The coldest place in Oman has a temperature of less than five degrees

Oman Tuesday 03/December/2019 14:07 PM
By: Times News Service
The coldest place in Oman has a temperature of less than five degrees

Muscat: People who travel to the Saiq plateau near Jabal Akhdar will experience temperatures of less than five degrees, after it recorded the lowest temperature across all of the towns in Oman in the forecast for 2 December.

Saiq showed a temperature of 4.9 degrees, as reported by the Directorate General of Meteorology at the Public Authority for Civil Aviation. After Saiq, those areas in the country that had showed the lowest temperatures had readings of between 13.1 and 14.4 degrees Celsius.

Qabil (13.1 degrees), Nizwa (13.6 degrees), Maqshin (14.1 degrees) and Qabil (14.4 degrees) were the coldest places in Oman after Saiq.
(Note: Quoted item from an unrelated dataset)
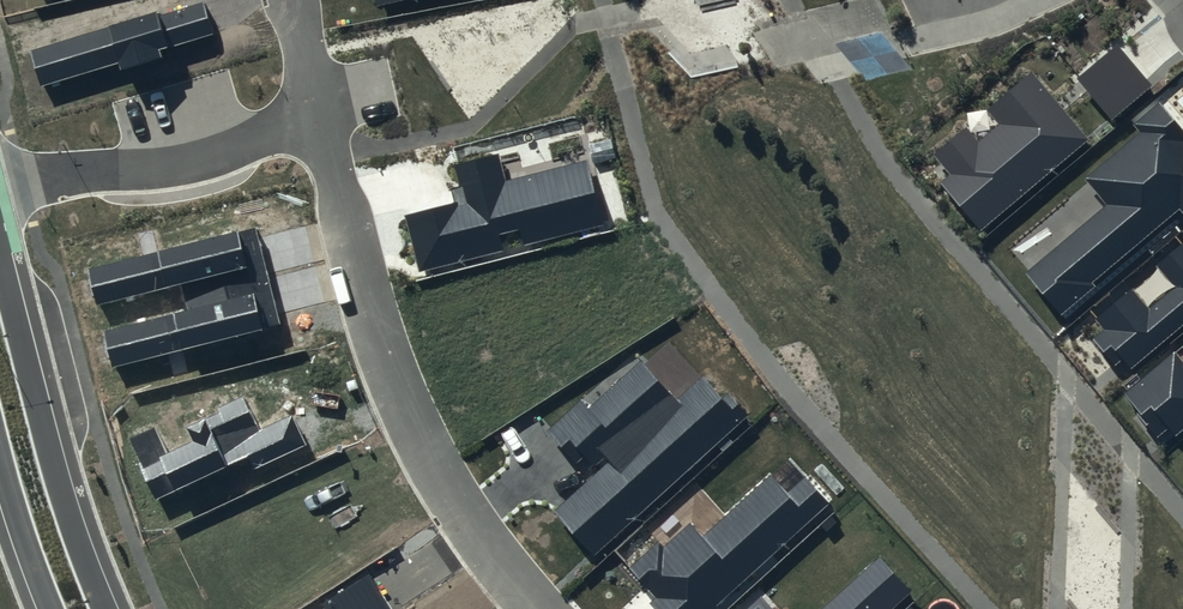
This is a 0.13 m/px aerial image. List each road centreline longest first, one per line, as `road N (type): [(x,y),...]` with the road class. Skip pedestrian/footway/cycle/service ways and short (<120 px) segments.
road 1 (residential): [(314,115),(374,328),(408,418),(444,483),(538,608)]
road 2 (residential): [(314,115),(207,159),(0,185)]
road 3 (residential): [(0,357),(77,608)]
road 4 (residential): [(905,43),(1040,0)]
The warmest place in the country was Salalah, which had a high of 29.2 degrees, and increase of about only 15 degrees when compared to Maqshin.

Mirbat also recorded a temperature of 29.2 degrees, followed by Fahud and Marmul (29.1 degrees each), Qarn Al Alam (28.9 degrees) and Taqah (28.6 degrees).
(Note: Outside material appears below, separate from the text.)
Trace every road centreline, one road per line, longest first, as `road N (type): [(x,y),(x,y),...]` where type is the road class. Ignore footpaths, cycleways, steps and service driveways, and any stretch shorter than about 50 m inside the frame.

While temperatures on land due to good weather do make visiting these areas a very pleasant experience, the National Multi Hazard Early Warning Centre at PACA have asked people to be cautious while heading out to sea, due to a tropical depression that is currently building in the Arabian Sea, off the Dhofari coastline.

“An update on the tropical situation in the Arabian Sea: there is the buildup and deepening of the tropical depression centred in the southwest Arabian Sea, and it has evolved into a deep tropical atmospheric depression with wind speeds of between 28 and 33 knots around the centre, with it moving in a west-northwest direction,” said PACA.

The United States Joint Typhoon Warning Centre, which is jointly run by the US Navy and US Air Force, is also monitoring this development, in addition to weather disturbances around the world. It referred to this depression as a tropical cyclone, and said it was “located approximately 889 nautical miles east-southeast of Djibouti, and has tracked north-northwestward at four knots over the past six hours. Animated multi-spectral satellite imagery shows a partially obscured low-level circulation, centre to the southeast of the deep convection.”

Warm sea temperatures, measured at about 28 or 29 degrees Celsius, would hamper intensification of the cyclone, added the JTWC. The environment would continue to hamper significant buildup, and this cyclone is expected to make landfall in Djibouti, with an intensity of 45 knots, after which it should weaken to 25 knots.